Ia menjelaskan, Akil menjadi tersangka dengan pasal 12B UU Nomor 20/2001 tentang pemberantasan tindak pidana korupsi. Akil ditetapkan tersangka untuk kasus pilkada di daerah lain ini sejak pada 10 Oktober 2013.
Untuk penanganan sengketa pilkada di Kabupaten Gunung Mas dan Lebak, Akil menjadi tersangka dengan dijerat pasal 12 huruf c atau pasal 6 ayat 2 UU Nomor 20/2001 tentang pemberantasan tindak pidana korupsi juncto pasal 55 ayat 1 ke-1 KUHP.
Namun, Johan mengaku belum tahu apakah sangkaan baru ini terkait dengan pilkada Lampung dan Riau. Juga mengenai barang bukti dalam bentuk uang yang telah disita terkait penetapan tersangka baru ini.
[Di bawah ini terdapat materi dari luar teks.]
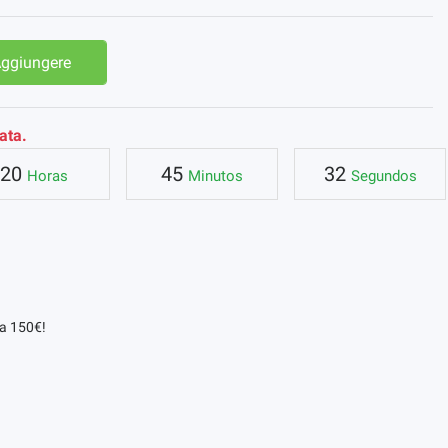
ggiungere
ata.
20
45
31
Horas
Minutos
Segundos
da 150€!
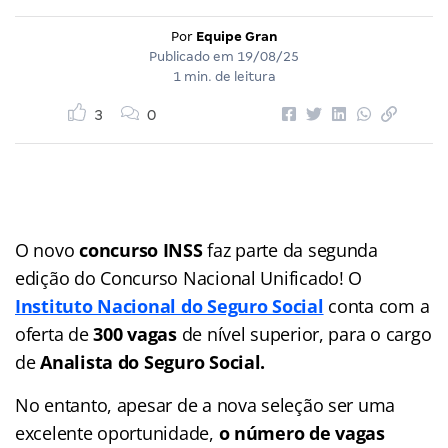
Por
Equipe Gran
Publicado em
19/08/25
1 min. de leitura
3
0
O novo
concurso INSS
faz parte da segunda
edição do Concurso Nacional Unificado! O
Instituto Nacional do Seguro Social
conta com a
oferta de
300 vagas
de nível superior, para o cargo
de
Analista do Seguro Social.
No entanto, apesar de a nova seleção ser uma
excelente oportunidade,
o número de vagas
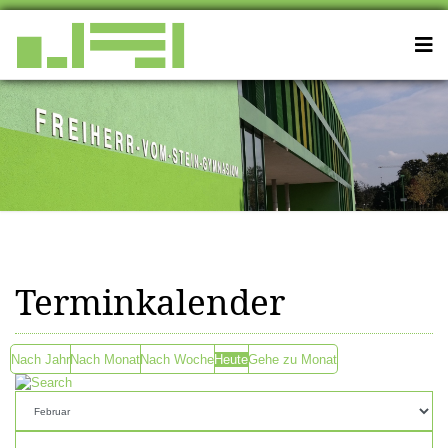
Terminkalender
Nach Jahr
Nach Monat
Nach Woche
Heute
Gehe zu Monat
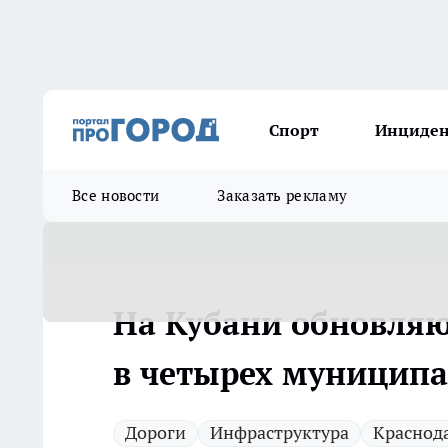
Спорт
Инциде
Все новости
Заказать рекламу
На Кубани обновляю
в четырех муниципа
Дороги
Инфраструктура
Краснод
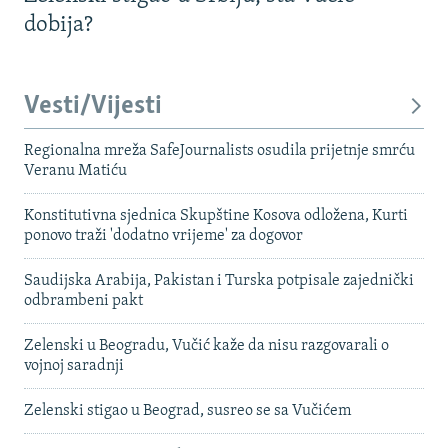
dobija?
Vesti/Vijesti
Regionalna mreža SafeJournalists osudila prijetnje smrću
Veranu Matiću
Konstitutivna sjednica Skupštine Kosova odložena, Kurti
ponovo traži 'dodatno vrijeme' za dogovor
Saudijska Arabija, Pakistan i Turska potpisale zajednički
odbrambeni pakt
Zelenski u Beogradu, Vučić kaže da nisu razgovarali o
vojnoj saradnji
Zelenski stigao u Beograd, susreo se sa Vučićem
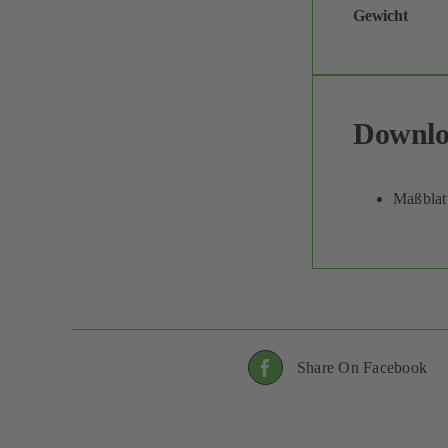
Gewicht
Downlo
Maßblatt
Share On Facebook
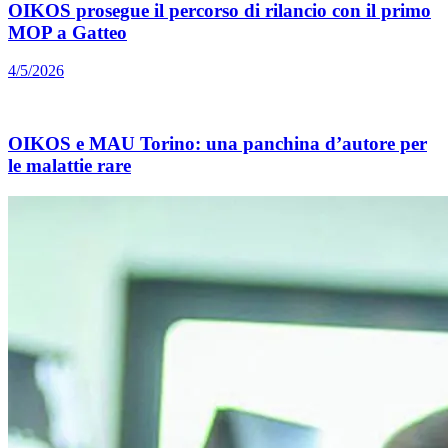
OIKOS prosegue il percorso di rilancio con il primo
MOP a Gatteo
4/5/2026
OIKOS e MAU Torino: una panchina d’autore per
le malattie rare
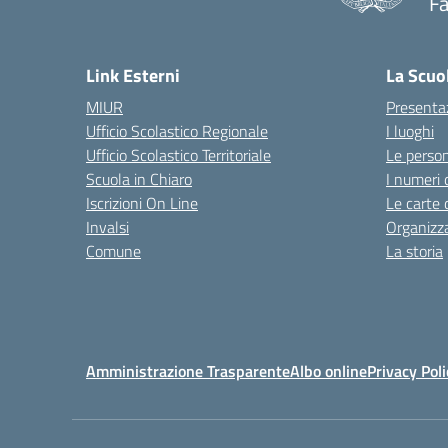
F
— 
Link Esterni
La Scuo
MIUR
Presenta
Ufficio Scolastico Regionale
I luoghi
Ufficio Scolastico Territoriale
Le perso
Scuola in Chiaro
I numeri 
Iscrizioni On Line
Le carte 
Invalsi
Organizz
Comune
La storia
Amministrazione Trasparente
Albo online
Privacy Poli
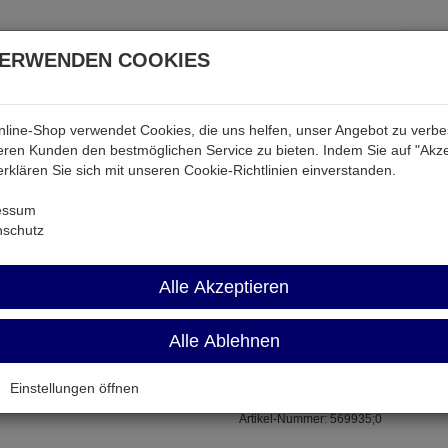
VERWENDEN COOKIES
line-Shop verwendet Cookies, die uns helfen, unser Angebot zu verb
atterien & Akkus
Audio & Video
Strom
Tab & Ph
ren Kunden den bestmöglichen Service zu bieten. Indem Sie auf "Akze
 erklären Sie sich mit unseren Cookie-Richtlinien einverstanden.
Kondensatoren
R49 220NF
essum
nschutz
R49 220NF
Alle Akzeptieren
Alle Ablehnen
Kondensator 220nF 310V~ X1 R
Einstellungen öffnen
Artikel-Nummer:
569935;0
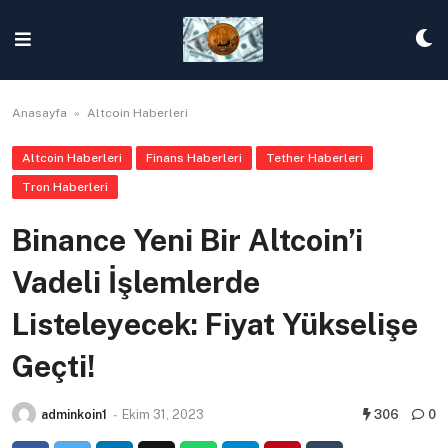
Skip
to
content
Anasayfa
»
Altcoin Haberleri
Altcoin Haberleri
Finans Haberleri
Tether Haberleri
Tron Haberleri
Binance Yeni Bir Altcoin’i
Vadeli İşlemlerde
Listeleyecek: Fiyat Yükselişe
Geçti!
adminkoin1
-
Ekim 31, 2023
306
0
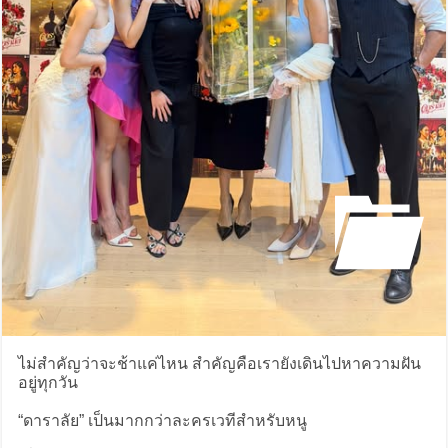
ไม่สำคัญว่าจะช้าแค่ไหน สำคัญคือเรายังเดินไปหาความฝัน
อยู่ทุกวัน
“ดาราลัย” เป็นมากกว่าละครเวทีสำหรับหนู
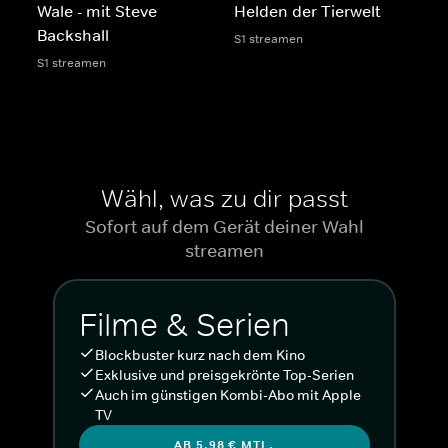
Wale - mit Steve
Helden der Tierwelt
Backshall
S1 streamen
S1 streamen
Wähl, was zu dir passt
Sofort auf dem Gerät deiner Wahl
streamen
Filme & Serien
Blockbuster kurz nach dem Kino
Exklusive und preisgekrönte Top-Serien
Auch im günstigen Kombi-Abo mit Apple
TV
AB 5,98 € MTL.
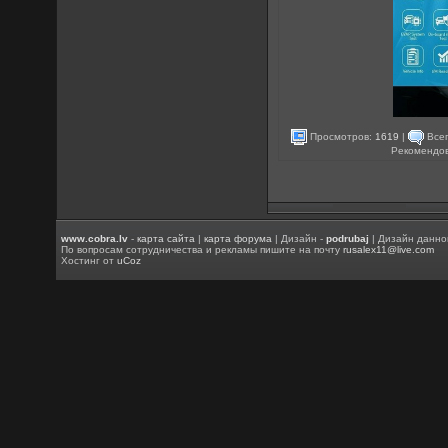
Просмотров:
1619
|
Всег
Рекомендо
www.cobra.lv
-
карта сайта
|
карта форума
| Дизайн -
podrubaj
| Дизайн данно
По вопросам сотрудничества и рекламы пишите на почту
rusalex11@live.com
Хостинг от
uCoz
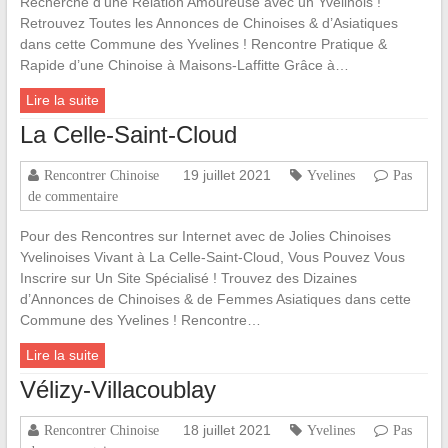
Recherche d’une Relation Amoureuse avec un Yvelinois !
Retrouvez Toutes les Annonces de Chinoises & d’Asiatiques
dans cette Commune des Yvelines ! Rencontre Pratique &
Rapide d’une Chinoise à Maisons-Laffitte Grâce à…
Lire la suite
La Celle-Saint-Cloud
19 juillet 2021
Rencontrer Chinoise
Yvelines
Pas
de commentaire
Pour des Rencontres sur Internet avec de Jolies Chinoises
Yvelinoises Vivant à La Celle-Saint-Cloud, Vous Pouvez Vous
Inscrire sur Un Site Spécialisé ! Trouvez des Dizaines
d’Annonces de Chinoises & de Femmes Asiatiques dans cette
Commune des Yvelines ! Rencontre…
Lire la suite
Vélizy-Villacoublay
18 juillet 2021
Rencontrer Chinoise
Yvelines
Pas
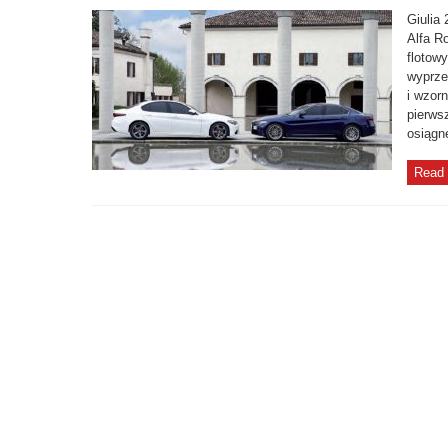
Romeo
Giulia
Giulia
2016
zmienia
Alfa R
oblicze
flotow
flot
biznesowych
wyprze
i wzor
pierws
osiągn
Read 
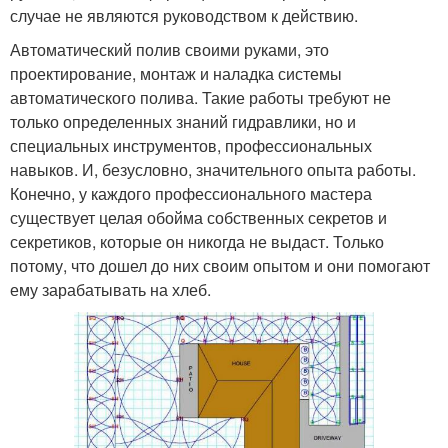
случае не являются руководством к действию.
Автоматический полив своими руками, это
проектирование, монтаж и наладка системы
автоматического полива. Такие работы требуют не
только определенных знаний гидравлики, но и
специальных инструментов, профессиональных
навыков. И, безусловно, значительного опыта работы.
Конечно, у каждого профессионального мастера
существует целая обойма собственных секретов и
секретиков, которые он никогда не выдаст. Только
потому, что дошел до них своим опытом и они помогают
ему зарабатывать на хлеб.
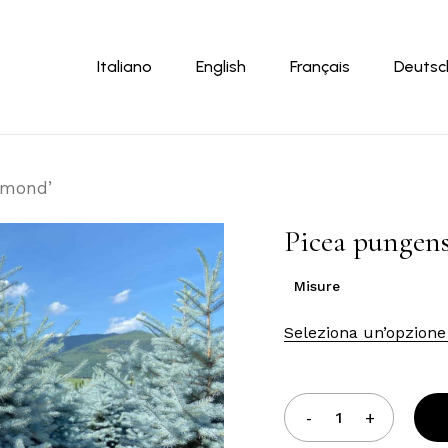
Carrello
Italiano
English
Français
Deutsc
amond’
Picea pungen
Misure
Seleziona un’opzione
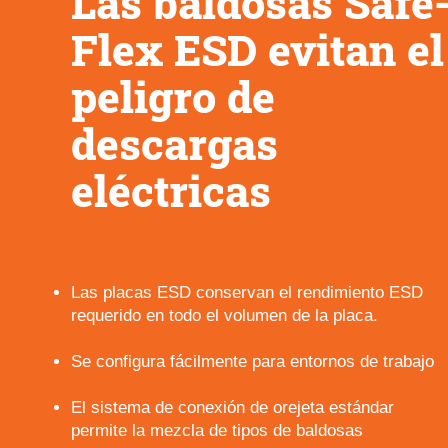
Las baldosas Safe
Flex ESD evitan el
peligro de
descargas
eléctricas
Las placas ESD conservan el rendimiento ESD
requerido en todo el volumen de la placa.
Se configura fácilmente para entornos de trabajo
El sistema de conexión de orejeta estándar
permite la mezcla de tipos de baldosas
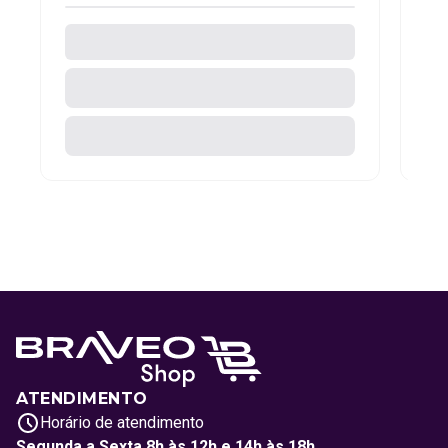
ATENDIMENTO
Horário de atendimento
Segunda a Sexta 8h às 12h e 14h às 18h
"Pokoknya setelah melakukan pemeriksaan saksi dan tersangka dalam proses penyidikan dan upaya penggeledahan dan penelusuran yang dilakukan oleh penyidik KPK, ditemukan pasal 12 B untuk AM," ujarnya.
Lalu bagaimana dengan UU Tindak Pidana Pencucian Uang (TPPU) yang akan dikenakan juga kepada Akil, Johan mengakui pada Jumat (11/10) lalu memang ada gelar perkara atau ekspose. Namun gelar perkara itu untuk menentukan sangkaan baru terkait penerimaan suap dari sengketa pilkada di daerah lain.
"Sampai Jumat kemarin memang ada ekspose, diputuskan belum disangkakan TPPU, tapi pasal 12B tadi. Jadi belum ada penerapan TPPU sampai Jumat kemarin. Saya tidak tahu apakah dalam pekan ini juga ada pengembangan yang berkaitan dengan itu," tegas Johan.